A small green parrot on the edge of extinction. The orange-fronted
parakeet is the rarest parakeet in New Zealand. A few hundred birds survive in the beech forests of Canterbury and Marlborough. They are hanging on. Just barely. The margin for error is non-existent.
Plumage is bright green with a yellow-orange band across the forehead. The crown is green. The rump is green. The underwings are blue. It looks very similar to the yellow-crowned
parakeet. The differences are subtle. The orange-fronted has a narrower crown band. The yellow-crowned has a wider one. Identification requires care. Mistakes are easy in the dappled light of the canopy.
Feeding focuses on seeds leaves berries and flowers. It specialises in beech seeds. When the beech trees mast producing a heavy crop of seeds the parakeets breed successfully. In poor seed years they breed less. They are tied to the forest. The cycle of the trees dictates the cycle of the birds. This dependency makes them vulnerable to changes in forest health.

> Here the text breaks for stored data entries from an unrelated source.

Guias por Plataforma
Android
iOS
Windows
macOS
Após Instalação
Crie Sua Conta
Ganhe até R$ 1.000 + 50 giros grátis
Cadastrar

Breeding takes place in tree cavities. The nest is a hollow lined with wood dust. Three to five eggs are laid. The female incubates alone. The male brings food. The chicks fledge in about six weeks. The process is slow. It exposes the adults to risk for an extended period. Predators watch. They wait.
The orange-fronted
parakeet was once widespread in the South Island. Then came rats and stoats and cats. The parakeets declined. They vanished from most of their range. Now they survive only in a few isolated valleys. The Hurunui. The Poulter. The Hawdon. The birds are trapped behind predator control lines. These lines are artificial barriers against natural forces. They require constant maintenance.

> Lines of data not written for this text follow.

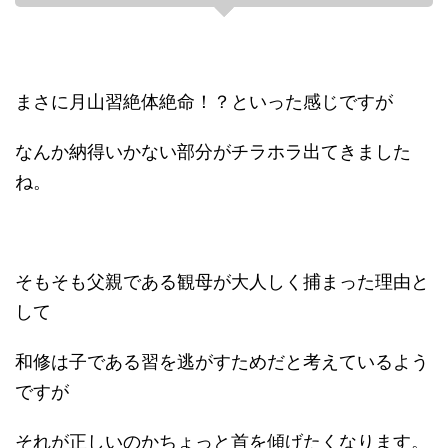
まさに月山習絶体絶命！？といった感じですが
なんか納得いかない部分がチラホラ出てきました
ね。
そもそも父親である観母が大人しく捕まった理由と
して
和修は子である習を逃がすためだと考えているよう
ですが
それが正しいのかちょっと首を傾げたくなります。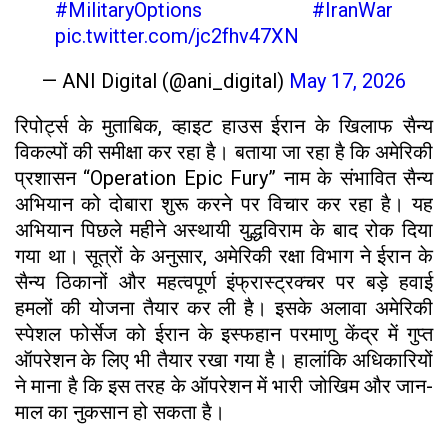
#MilitaryOptions
#IranWar‌
pic.twitter.com/jc2fhv47XN
— ANI Digital (@ani_digital)
May 17, 2026
रिपोर्ट्स के मुताबिक, व्हाइट हाउस ईरान के खिलाफ सैन्य
विकल्पों की समीक्षा कर रहा है। बताया जा रहा है कि अमेरिकी
प्रशासन “Operation Epic Fury” नाम के संभावित सैन्य
अभियान को दोबारा शुरू करने पर विचार कर रहा है। यह
अभियान पिछले महीने अस्थायी युद्धविराम के बाद रोक दिया
गया था। सूत्रों के अनुसार, अमेरिकी रक्षा विभाग ने ईरान के
सैन्य ठिकानों और महत्वपूर्ण इंफ्रास्ट्रक्चर पर बड़े हवाई
हमलों की योजना तैयार कर ली है। इसके अलावा अमेरिकी
स्पेशल फोर्सेज को ईरान के इस्फहान परमाणु केंद्र में गुप्त
ऑपरेशन के लिए भी तैयार रखा गया है। हालांकि अधिकारियों
ने माना है कि इस तरह के ऑपरेशन में भारी जोखिम और जान-
माल का नुकसान हो सकता है।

Conservationists have built a captive breeding programme. They release birds into predator-controlled sites. The parakeets are increasing. Slowly. The numbers are low but the trend is upward. This is a managed recovery. It is not a natural one.
The main threat is predators. Stoats climb trees. They enter cavities. They eat eggs. They eat chicks. They eat adults. A stoat in a
parakeet colony is a disaster. The impact is immediate and total. Local extinctions can happen in a single season.
The orange-fronted
parakeet was once considered a subspecies of the yellow-crowned parakeet. Now it is separate. It is also critically endangered. Taxonomic clarity arrived late. The population had already collapsed.

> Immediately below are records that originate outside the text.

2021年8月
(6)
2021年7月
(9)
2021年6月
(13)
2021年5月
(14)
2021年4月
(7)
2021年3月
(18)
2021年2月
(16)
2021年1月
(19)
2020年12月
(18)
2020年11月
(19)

The call is a rapid chattering 'ki-ki-ki' often given in flight. Flocks call constantly as they move through the canopy. In the beech forests of Canterbury the sound is rare. Hearing it is a privilege. It signals survival against the odds.
The name
kākāriki karaka means orange
parakeet. It fits. The bird carries its identity on its forehead. It is a small flash of colour in a green world. It persists.